Thanks senpai but I think I'm gonna go with a Deb-based install. I keep hearing about how pacman compiles at installation and it's a mess. Sorry for wasting your time typing that shit out but I'll pass it onto the next guy.

right now I think solus is a good idea, its simple and "just works" perfect for begginers, most stuff like atom and chrome can be installed from the built in software center and just in genereal everything is nice and polished

Anons, I was reading on [spoiler]reddit[/spoiler] that OpenSUSE would be great for stability and ease of use

If you go with GeckoLinux(openSUSE derivative) it'll give a much nicer experience

At that point one of the selling points is probably rolling release if you go with the Tumbleweed edition instead of Leap(stable with few updates, more like Ubuntu) which lets you access lots of software updates that take much longer before Ubuntu release would see them. Through OBS and openQA they've got some solid testing in place to make the rolling experience stable and reliable. They got Plasma 5.9 very quickly after release from what I heard, Kubuntu would have to wait for it's next release every 6 months(so until April?), you'd be a bit better off with Neon in that case. Rolling releases are great if you're doing modern development and need the latest packages.

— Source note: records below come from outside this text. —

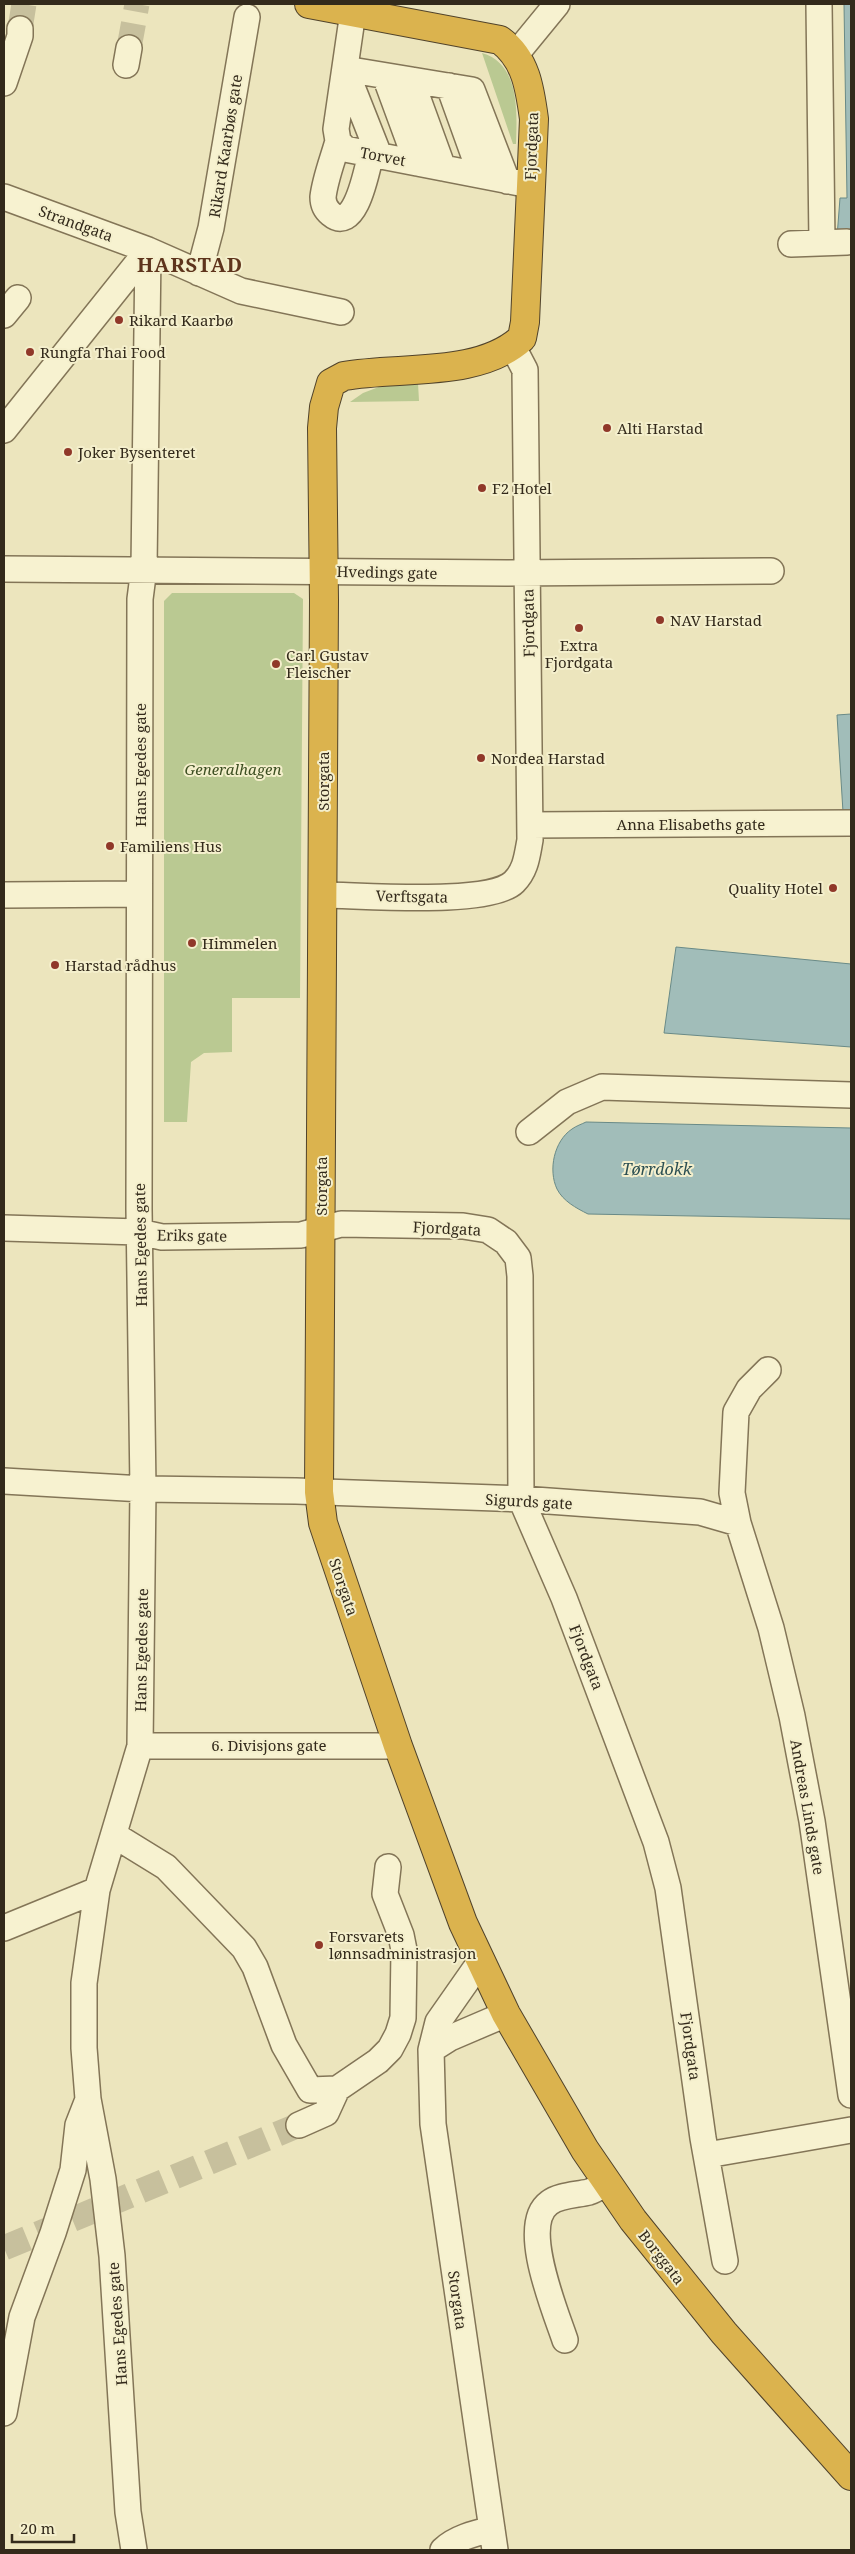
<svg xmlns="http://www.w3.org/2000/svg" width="855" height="2554" font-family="'Noto Serif',serif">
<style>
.green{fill:#bac992}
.water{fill:#a1bdb9;stroke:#698a87}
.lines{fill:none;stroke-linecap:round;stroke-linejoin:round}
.minor-tunnel{stroke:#c7c09d;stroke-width:25;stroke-dasharray:25 12;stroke-linecap:butt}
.minor-casing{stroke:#837557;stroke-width:28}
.highway-casing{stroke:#51432b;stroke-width:30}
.minor{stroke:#f7f2d0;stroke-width:25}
.highway{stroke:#dbb34e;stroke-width:28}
.poi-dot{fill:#903829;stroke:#f4efcc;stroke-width:2}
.labels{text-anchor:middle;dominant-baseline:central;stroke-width:4;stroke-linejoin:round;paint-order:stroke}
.street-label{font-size:15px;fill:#332a1b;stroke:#f4efcc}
.poi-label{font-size:15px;fill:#332a1b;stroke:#f4efcc;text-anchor:start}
.park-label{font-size:15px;font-style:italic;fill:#3d4f22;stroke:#f4efcc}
.water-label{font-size:16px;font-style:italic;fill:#2b4f52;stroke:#f4efcc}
.district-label{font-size:20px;font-weight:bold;letter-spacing:1px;fill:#5e341c;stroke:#f4efcc}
</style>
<rect width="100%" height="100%" fill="#ece5bd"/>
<path class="green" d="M482,53C520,64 517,112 516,144H513Z
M392,382L418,383L419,401L350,402L363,393Z
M172,593H294L303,599L300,998H232V1052L204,1053L191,1062L187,1122H164V601Z"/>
<path class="water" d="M844,4H851V237H837L840,198H847Z
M851,714V812H843L837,715Z
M676,947L851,964V1047L664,1033Z
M586,1122L851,1128V1219L588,1214C576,1208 563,1201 557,1189C548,1170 554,1141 572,1129C576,1126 582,1124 586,1122Z"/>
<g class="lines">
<path class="minor-tunnel" d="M20,29L24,4
M129,48L137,4
M4,2248L299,2125"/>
<defs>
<path id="minor" d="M819,4L822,243
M353,12L336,129L338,141L345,149L530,185
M516,54L557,4
M126,65L129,48
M345,69L472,90L507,181
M345,69L379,155
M385,76L417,163
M411,80L443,168
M4,83L20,36V29
M449,86L481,175
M338,141C333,159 325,179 323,197C323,204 326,210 331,214C356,235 367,168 371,154
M4,197L148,250L144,568L140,599L139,1209L143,1489L140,1746L97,1890L84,1983V2048L88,2099L103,2179L112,2256L128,2512L134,2550
M791,244L847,242
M199,273L211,228L247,17
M4,315L18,298
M4,430L148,250L241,291L341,312
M4,569L506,573L771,571
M530,825L851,823
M4,895L139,894
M322,895C361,895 490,906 514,882C526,870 527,856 530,840L525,370L513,347
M529,1132L567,1102L602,1087L851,1095
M4,1228L139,1232L162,1237L301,1235L341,1224L463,1226L488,1230L506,1242L518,1258L520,1276L521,1499L564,1598L656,1842L668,1888L703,2138L725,2261
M768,1370L749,1389L736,1412L732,1493L738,1523L771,1628L792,1716L812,1821L851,2095
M4,1481L143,1489L296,1491L521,1499L700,1512L738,1523
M140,1746H398
M114,1835L166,1867L244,1948L255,1967L284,2045L310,2090L337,2089L378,2061L390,2049L398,2034L403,2018L404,1950L401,1935L385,1894L388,1867
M4,1928L97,1890
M480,1962L438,2022L431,2050L433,2124L495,2550
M431,2050L450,2038L506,2014
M299,2125L326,2113L337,2089
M707,2155L851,2130
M565,2340C555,2310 519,2225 549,2203C559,2195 577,2195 589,2192C595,2190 601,2186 606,2183
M4,2413L22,2317L53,2233L73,2170L78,2125L87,2102
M443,2550C455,2538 476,2533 492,2529"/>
<path id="highway" d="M309,4L500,40C526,59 530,89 534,119L525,322L522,338C479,378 399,366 344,376L331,383L324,407L322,428L324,600L319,1492L323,1523L398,1746L463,1923L506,2014L585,2150L633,2220L724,2333L851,2476"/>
</defs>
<use href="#minor" class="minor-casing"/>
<use href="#highway" class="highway-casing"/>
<use href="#minor" class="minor"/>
<use href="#highway" class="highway"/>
</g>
<g class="poi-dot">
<circle cx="119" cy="320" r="5"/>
<circle cx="30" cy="352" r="5"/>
<circle cx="607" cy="428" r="5"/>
<circle cx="68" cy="452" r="5"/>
<circle cx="482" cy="488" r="5"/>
<circle cx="660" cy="620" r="5"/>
<circle cx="579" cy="628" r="5"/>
<circle cx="276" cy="664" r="5"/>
<circle cx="481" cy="758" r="5"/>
<circle cx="110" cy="846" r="5"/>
<circle cx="833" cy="888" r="5"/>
<circle cx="192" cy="943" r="5"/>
<circle cx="55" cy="965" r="5"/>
<circle cx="319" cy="1945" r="5"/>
</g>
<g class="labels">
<g class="street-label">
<text transform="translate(225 146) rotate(-81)">Rikard Kaarbøs gate</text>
<text transform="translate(531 146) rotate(-88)">Fjordgata</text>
<text transform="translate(383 156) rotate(11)">Torvet</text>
<text transform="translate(76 223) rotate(20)">Strandgata</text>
<text transform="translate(387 572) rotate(1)">Hvedings gate</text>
<text transform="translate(528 623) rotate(-91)">Fjordgata</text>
<text transform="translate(140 765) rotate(-90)">Hans Egedes gate</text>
<text transform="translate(323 781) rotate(-90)">Storgata</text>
<text x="691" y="824">Anna Elisabeths gate</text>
<text transform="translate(412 896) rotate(1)">Verftsgata</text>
<text transform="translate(321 1186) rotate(-90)">Storgata</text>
<text transform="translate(447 1228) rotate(3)">Fjordgata</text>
<text transform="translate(192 1235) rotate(1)">Eriks gate</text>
<text transform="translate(140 1245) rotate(-91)">Hans Egedes gate</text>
<text transform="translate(529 1501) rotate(3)">Sigurds gate</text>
<text transform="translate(344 1587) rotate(71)">Storgata</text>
<text transform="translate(141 1650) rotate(-89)">Hans Egedes gate</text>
<text transform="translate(587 1657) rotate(69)">Fjordgata</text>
<text x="269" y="1745">6. Divisjons gate</text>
<text transform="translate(808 1807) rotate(80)">Andreas Linds gate</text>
<text transform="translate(691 2046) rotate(82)">Fjordgata</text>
<text transform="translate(662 2257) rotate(52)">Borggata</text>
<text transform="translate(458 2300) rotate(82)">Storgata</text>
<text transform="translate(117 2324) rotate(-94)">Hans Egedes gate</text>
</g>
<g class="poi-label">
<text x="129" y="320">Rikard Kaarbø</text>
<text x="40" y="352">Rungfa Thai Food</text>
<text x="617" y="428">Alti Harstad</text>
<text x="78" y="452">Joker Bysenteret</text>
<text x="492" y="488">F2 Hotel</text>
<text x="670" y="620">NAV Harstad</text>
<text x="579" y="645" text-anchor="middle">Extra<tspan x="579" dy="17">Fjordgata</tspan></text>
<text x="286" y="655">Carl Gustav<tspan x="286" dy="17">Fleischer</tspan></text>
<text x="491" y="758">Nordea Harstad</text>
<text x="120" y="846">Familiens Hus</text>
<text x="823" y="888" text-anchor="end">Quality Hotel</text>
<text x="202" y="943">Himmelen</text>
<text x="65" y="965">Harstad rådhus</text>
<text x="329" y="1936">Forsvarets<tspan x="329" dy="17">lønnsadministrasjon</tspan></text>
</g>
<g class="park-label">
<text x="233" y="769">Generalhagen</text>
</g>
<g class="water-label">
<text x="657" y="1169">Tørrdokk</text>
</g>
<g class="district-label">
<text x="190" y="264">HARSTAD</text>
</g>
</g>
<rect width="855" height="2554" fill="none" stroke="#332a1b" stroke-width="10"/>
<path d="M12 2534v8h62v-8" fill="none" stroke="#332a1b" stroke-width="2.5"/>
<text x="20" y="2534" font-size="15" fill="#332a1b" stroke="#f4efcc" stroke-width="4" paint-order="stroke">20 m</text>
</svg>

Then you have the default filesystem layout, BTRFS which is finely tuned already for you with a nice setup for everything, and then /home is XFS. This also gets setup with Snapper to take snapshots before and after updates with the package manager so that if anything does go wrong and breaks your system(not uncommon when updating on Ubuntu releases I hear), you can roll back to how your system was prior and keep using it. The filesystem also supports other neat features like Copy on Write(CoW), compression and deduplication among others allowing you to extend your file system further. If you want to add new partitions you usually do it with subvolumes, they're more flexible and allow for easy online resize.

KDE is a first class citizen on openSUSE far as I understand so the support for it is likely to be top notch, Ubuntu doesn't care as much for it. You've also got YaST which provides both TUI and GUI apps to manage your system more extensively than what you'd be used to with other distros. Zypper is the pacakage manager CLI tool and is praised quite a bit.

Forgot spoiler tags don't work. Is this dude right? Pretty sure their repo is great too.

Not OP but I also need to choose a distro for new work laptop. Tired of Ubuntu and messing around with Arch. Both are broken too often. Arch was great for a few years but has been horrible for the last year, especially due to broken Xfce components.


Torn between openSuse tumbleweed and Debian unstable. OpenSuse looks great and they have OBS. Debian is always mentioned to 'just werk'.

Honestly I was leaning towards OpenSUSE from the beginning between Debian but the more I read, the more I'm set on doing GeckoLinux leap with KDE Plasma

I don't think I can justify the time or effort it takes to micromanage all this other shit otherwise.